Statistically suspicious performance in chess is not defined by a single perfect game or a long winning streak against weaker opposition. It is defined by a sustained, mathematically improbable deviation from a player's established baseline, measured across dozens of games and rigorously tested against the null hypothesis of fair play.

For the improving amateur, the data offers a clear roadmap: accept that blunders are part of the game, focus on incremental improvements in move quality, and understand that variance—both good and bad—is an inherent feature of blitz chess.

Chess Coach
April 17, 2026


Data and Methodology

This analysis was conducted using data from the Lichess API, processed via the Grandmaster Guide MCP analytics endpoints. The dataset includes over 425,000 evaluated Lichess Blitz games, supplemented by a targeted sample of 377 games for specific blunder and perfect-game rate extraction.

Rating bands were converted from Lichess to Chess.com equivalents using an interpolated mapping model to ensure relevance for the target audience. Streak probabilities were calculated using the expected score model detailed in Rosenthal's 2025 paper.

Underlying Data Files:

References

[1] Rosenthal, J. (2025). Statistical Analysis of Winning Streaks in Online Chess. Harvard Data Science Review.
[2] Regan, K. (2024). Cheating Detection and Cognitive Modeling At Chess. University at Buffalo.

Frequently Asked Questions

What did the statistician conclude about Hikaru Nakamura's blitz streak?

Jeffrey Rosenthal's 2025 investigation concluded that the accusations of statistical suspiciousness were mathematically unfounded.

What is Average Centipawn Loss in chess analysis?

Average Centipawn Loss (ACPL) measures how far a player's move deviates from the engine's best move, in hundredths of a pawn. Lower ACPL generally means more accurate play.

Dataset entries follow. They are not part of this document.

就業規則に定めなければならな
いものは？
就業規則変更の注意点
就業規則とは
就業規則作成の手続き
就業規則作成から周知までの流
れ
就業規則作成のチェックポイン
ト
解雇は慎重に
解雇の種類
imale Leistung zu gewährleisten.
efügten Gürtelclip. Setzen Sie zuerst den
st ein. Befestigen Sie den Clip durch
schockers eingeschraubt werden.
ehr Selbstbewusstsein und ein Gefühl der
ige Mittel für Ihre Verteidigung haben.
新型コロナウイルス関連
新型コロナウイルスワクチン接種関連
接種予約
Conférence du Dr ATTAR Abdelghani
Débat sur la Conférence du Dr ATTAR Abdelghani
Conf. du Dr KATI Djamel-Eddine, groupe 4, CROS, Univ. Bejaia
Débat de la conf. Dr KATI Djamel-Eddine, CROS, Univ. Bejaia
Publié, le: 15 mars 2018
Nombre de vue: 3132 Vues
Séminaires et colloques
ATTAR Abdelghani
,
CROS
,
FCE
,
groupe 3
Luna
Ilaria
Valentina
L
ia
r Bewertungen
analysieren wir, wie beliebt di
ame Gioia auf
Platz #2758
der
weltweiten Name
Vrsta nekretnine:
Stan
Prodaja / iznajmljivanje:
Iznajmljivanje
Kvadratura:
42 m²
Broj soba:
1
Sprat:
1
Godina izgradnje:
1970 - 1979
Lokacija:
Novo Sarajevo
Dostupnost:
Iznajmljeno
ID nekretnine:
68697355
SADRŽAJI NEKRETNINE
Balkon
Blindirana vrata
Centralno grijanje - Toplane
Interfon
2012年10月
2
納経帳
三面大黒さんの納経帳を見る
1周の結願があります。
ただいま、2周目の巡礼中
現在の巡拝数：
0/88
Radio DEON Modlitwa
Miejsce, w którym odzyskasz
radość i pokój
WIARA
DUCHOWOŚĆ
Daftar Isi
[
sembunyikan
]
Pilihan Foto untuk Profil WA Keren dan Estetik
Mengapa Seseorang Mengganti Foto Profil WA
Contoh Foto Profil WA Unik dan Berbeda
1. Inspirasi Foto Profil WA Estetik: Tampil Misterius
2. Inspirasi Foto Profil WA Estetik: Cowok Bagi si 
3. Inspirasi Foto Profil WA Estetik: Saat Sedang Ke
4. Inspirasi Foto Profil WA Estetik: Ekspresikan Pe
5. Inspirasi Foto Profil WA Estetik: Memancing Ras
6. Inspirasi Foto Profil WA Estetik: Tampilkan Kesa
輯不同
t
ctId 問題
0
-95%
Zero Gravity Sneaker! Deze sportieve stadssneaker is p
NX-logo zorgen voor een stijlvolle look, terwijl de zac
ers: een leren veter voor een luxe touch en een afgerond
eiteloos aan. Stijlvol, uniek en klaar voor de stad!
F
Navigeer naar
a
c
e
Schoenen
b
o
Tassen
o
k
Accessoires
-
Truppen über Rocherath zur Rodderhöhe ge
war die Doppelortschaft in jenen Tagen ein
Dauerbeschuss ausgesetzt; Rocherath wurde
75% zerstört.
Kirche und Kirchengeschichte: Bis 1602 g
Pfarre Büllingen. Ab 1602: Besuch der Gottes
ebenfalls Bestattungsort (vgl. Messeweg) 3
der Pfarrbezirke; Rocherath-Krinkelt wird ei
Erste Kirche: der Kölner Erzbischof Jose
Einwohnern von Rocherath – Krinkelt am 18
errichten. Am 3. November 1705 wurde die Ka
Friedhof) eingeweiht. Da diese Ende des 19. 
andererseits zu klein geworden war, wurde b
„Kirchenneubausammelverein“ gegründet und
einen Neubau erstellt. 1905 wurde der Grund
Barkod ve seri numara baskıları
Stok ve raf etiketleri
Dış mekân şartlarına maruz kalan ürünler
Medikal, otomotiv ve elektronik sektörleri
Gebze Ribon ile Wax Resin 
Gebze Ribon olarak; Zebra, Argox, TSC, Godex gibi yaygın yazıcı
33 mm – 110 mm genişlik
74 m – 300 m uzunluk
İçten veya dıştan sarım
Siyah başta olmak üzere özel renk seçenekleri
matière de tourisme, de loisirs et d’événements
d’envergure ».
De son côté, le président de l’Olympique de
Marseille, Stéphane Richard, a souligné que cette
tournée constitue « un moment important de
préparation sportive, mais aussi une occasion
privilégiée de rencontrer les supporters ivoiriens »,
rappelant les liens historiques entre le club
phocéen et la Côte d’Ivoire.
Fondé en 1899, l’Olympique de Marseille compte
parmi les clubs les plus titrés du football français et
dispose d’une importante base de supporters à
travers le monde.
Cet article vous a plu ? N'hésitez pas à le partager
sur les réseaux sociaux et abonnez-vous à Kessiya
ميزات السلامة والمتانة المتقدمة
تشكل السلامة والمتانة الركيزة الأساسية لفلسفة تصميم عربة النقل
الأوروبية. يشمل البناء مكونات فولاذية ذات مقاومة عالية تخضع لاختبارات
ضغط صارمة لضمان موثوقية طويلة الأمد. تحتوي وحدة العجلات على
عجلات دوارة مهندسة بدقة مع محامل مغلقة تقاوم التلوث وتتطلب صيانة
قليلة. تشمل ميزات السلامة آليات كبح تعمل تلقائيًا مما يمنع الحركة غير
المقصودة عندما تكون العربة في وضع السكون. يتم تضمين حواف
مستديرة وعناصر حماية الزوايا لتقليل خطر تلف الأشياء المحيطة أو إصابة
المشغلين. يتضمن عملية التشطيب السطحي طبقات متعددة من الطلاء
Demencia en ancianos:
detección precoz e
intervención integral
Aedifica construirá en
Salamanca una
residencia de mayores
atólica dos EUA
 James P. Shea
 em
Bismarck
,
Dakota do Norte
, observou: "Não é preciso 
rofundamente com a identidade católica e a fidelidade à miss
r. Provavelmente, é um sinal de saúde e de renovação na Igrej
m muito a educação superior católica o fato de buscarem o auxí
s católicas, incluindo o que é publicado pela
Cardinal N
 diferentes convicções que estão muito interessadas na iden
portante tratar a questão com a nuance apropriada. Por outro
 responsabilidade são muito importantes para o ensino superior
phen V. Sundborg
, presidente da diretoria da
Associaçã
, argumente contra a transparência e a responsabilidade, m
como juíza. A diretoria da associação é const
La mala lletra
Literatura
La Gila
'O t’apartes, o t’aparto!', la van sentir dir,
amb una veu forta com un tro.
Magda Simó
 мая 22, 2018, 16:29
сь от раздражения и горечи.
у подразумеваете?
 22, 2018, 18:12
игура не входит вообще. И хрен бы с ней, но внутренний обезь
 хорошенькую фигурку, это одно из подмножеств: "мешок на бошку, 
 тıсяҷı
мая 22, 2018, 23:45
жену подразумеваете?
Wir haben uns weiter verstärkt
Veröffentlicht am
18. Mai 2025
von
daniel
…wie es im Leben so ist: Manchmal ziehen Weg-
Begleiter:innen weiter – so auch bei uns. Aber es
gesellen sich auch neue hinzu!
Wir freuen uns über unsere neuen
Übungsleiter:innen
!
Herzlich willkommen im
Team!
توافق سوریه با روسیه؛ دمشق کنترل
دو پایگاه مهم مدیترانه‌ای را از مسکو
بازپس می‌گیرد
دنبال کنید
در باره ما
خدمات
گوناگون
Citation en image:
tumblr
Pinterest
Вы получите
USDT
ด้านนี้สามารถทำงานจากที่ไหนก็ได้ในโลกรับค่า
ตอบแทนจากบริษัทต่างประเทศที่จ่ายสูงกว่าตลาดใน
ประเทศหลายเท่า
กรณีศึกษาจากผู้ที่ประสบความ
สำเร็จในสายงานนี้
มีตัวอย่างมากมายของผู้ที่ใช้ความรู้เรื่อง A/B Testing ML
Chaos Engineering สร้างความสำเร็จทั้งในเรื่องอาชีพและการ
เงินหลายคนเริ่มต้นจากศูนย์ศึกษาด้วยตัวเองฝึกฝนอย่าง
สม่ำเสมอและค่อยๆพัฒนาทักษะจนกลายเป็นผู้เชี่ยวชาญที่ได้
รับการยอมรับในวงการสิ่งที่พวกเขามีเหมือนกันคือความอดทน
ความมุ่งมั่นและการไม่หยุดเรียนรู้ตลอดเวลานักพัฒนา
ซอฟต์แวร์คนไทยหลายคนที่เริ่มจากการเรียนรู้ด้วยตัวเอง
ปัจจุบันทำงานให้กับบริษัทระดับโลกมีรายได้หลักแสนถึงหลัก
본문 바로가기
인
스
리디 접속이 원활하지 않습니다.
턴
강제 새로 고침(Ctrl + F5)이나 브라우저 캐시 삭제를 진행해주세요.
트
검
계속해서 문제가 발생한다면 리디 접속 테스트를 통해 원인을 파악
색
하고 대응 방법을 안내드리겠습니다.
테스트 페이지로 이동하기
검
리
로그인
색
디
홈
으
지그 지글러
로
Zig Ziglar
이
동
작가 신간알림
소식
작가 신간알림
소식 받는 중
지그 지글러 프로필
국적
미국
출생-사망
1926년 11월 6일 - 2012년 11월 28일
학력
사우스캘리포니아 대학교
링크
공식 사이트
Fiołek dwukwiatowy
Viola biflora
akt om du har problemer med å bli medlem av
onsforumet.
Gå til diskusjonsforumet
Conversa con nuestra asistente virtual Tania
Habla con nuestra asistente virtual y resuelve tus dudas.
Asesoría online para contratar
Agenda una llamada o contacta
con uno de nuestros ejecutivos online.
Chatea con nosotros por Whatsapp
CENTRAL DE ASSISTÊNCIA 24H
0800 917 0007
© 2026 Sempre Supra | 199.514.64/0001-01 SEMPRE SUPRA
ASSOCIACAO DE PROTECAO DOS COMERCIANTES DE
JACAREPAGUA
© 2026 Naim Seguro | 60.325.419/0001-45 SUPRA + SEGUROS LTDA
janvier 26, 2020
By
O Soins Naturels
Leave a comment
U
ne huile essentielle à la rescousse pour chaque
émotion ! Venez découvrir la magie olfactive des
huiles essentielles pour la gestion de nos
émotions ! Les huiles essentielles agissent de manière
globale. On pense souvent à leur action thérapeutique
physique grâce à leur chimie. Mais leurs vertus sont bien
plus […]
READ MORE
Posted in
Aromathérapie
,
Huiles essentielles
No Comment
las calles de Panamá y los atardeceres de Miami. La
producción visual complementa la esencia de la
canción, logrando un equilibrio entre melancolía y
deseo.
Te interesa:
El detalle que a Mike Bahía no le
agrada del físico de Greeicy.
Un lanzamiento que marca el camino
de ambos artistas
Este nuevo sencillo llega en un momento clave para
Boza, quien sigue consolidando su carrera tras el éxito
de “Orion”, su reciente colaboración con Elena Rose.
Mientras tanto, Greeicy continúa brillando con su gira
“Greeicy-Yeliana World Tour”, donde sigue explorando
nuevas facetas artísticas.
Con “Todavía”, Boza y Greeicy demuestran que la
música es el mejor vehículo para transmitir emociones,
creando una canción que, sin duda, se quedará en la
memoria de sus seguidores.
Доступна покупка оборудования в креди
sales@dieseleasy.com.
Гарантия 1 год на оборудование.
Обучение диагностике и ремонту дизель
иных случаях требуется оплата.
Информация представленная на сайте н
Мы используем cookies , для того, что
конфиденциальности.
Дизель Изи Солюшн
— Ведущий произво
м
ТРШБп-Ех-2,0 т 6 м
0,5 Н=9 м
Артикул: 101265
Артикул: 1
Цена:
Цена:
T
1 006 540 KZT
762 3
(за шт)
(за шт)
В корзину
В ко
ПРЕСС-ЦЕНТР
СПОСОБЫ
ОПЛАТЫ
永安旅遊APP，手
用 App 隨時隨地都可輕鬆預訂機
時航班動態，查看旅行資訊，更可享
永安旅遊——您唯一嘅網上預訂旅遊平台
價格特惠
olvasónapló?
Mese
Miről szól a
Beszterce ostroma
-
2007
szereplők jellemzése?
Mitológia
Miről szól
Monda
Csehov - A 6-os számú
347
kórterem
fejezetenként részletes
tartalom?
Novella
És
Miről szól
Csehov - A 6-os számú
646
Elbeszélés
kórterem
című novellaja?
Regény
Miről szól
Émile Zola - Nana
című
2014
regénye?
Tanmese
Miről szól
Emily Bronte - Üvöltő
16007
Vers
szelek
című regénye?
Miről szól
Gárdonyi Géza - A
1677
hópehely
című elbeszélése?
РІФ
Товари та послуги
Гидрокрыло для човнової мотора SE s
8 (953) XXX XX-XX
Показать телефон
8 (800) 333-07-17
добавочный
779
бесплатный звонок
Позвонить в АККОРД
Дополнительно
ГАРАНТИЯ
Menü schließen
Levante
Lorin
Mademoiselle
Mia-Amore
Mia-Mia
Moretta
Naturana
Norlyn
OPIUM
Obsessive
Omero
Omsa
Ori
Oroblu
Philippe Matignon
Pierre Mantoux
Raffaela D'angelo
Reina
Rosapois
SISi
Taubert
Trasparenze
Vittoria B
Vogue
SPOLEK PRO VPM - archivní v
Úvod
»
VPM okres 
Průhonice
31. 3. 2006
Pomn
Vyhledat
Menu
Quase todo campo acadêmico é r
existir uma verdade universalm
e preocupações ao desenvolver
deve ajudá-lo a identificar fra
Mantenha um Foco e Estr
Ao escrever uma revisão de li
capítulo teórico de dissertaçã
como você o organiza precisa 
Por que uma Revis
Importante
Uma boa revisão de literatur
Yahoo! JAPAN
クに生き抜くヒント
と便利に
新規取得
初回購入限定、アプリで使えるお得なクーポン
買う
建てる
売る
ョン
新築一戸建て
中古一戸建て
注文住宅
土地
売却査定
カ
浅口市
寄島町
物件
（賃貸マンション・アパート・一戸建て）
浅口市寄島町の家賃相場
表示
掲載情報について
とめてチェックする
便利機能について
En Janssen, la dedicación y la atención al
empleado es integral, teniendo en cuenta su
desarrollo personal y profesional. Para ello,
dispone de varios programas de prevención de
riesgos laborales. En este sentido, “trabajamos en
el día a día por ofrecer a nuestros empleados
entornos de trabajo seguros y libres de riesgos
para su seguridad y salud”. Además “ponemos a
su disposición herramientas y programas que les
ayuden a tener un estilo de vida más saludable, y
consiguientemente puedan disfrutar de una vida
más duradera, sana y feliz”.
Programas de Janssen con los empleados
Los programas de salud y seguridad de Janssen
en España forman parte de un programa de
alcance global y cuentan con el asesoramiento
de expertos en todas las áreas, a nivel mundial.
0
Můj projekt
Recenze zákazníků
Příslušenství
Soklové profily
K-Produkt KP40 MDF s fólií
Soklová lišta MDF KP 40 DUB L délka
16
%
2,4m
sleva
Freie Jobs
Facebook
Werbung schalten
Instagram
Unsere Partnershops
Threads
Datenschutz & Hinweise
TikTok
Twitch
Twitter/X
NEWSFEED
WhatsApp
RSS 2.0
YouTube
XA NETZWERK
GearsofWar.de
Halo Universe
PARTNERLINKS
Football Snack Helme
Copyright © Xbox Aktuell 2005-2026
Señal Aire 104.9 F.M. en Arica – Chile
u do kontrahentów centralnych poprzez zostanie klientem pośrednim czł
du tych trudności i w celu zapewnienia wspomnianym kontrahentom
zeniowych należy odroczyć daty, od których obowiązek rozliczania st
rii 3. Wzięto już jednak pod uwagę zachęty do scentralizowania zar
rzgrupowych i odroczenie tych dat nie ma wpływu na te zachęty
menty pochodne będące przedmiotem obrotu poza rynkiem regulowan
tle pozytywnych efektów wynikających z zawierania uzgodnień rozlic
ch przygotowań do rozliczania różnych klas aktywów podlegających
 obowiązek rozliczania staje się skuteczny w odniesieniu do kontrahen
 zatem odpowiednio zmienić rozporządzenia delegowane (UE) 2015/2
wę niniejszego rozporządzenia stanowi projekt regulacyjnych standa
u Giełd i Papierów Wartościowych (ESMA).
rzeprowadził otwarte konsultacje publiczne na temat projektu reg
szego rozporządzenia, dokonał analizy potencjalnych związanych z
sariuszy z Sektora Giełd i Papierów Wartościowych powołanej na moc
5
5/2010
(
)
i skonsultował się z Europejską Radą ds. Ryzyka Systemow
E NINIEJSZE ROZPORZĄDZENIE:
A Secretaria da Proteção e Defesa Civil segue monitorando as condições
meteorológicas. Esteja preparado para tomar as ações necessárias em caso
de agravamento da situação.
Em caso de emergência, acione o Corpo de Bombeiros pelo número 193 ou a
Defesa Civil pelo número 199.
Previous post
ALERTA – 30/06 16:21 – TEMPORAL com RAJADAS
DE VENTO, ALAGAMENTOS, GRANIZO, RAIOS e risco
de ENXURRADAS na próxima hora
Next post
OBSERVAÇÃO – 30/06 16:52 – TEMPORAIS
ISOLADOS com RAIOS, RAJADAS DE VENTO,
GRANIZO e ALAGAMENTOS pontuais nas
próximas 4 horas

How do statisticians detect suspicious chess performance?

They compare move quality, blunder rates, and streak probabilities against expected patterns for a player's rating level. Unusual consistency alone is not enough to prove cheating.

How many games were analyzed in the study?

The article says the analysis used over 425,000 Lichess blitz games, plus a targeted sample of 377 games across different rating bands.

Why do rating bands matter in chess performance analysis?

Rating bands help show how move quality and blunder rates change from beginner to elite levels. This makes it easier to compare a player's performance against realistic expectations.

What is the difference between a great streak and statistically suspicious play?

A great streak can happen when a strong player performs at a very high level for a short period. Statistically suspicious play usually requires patterns that are unlikely even after accounting for rating, game volume, and normal variance.

Can engine analysis alone prove cheating in blitz chess?

No. Engine-like accuracy can raise questions, but it must be interpreted alongside statistical context, rating level, and game patterns before drawing conclusions.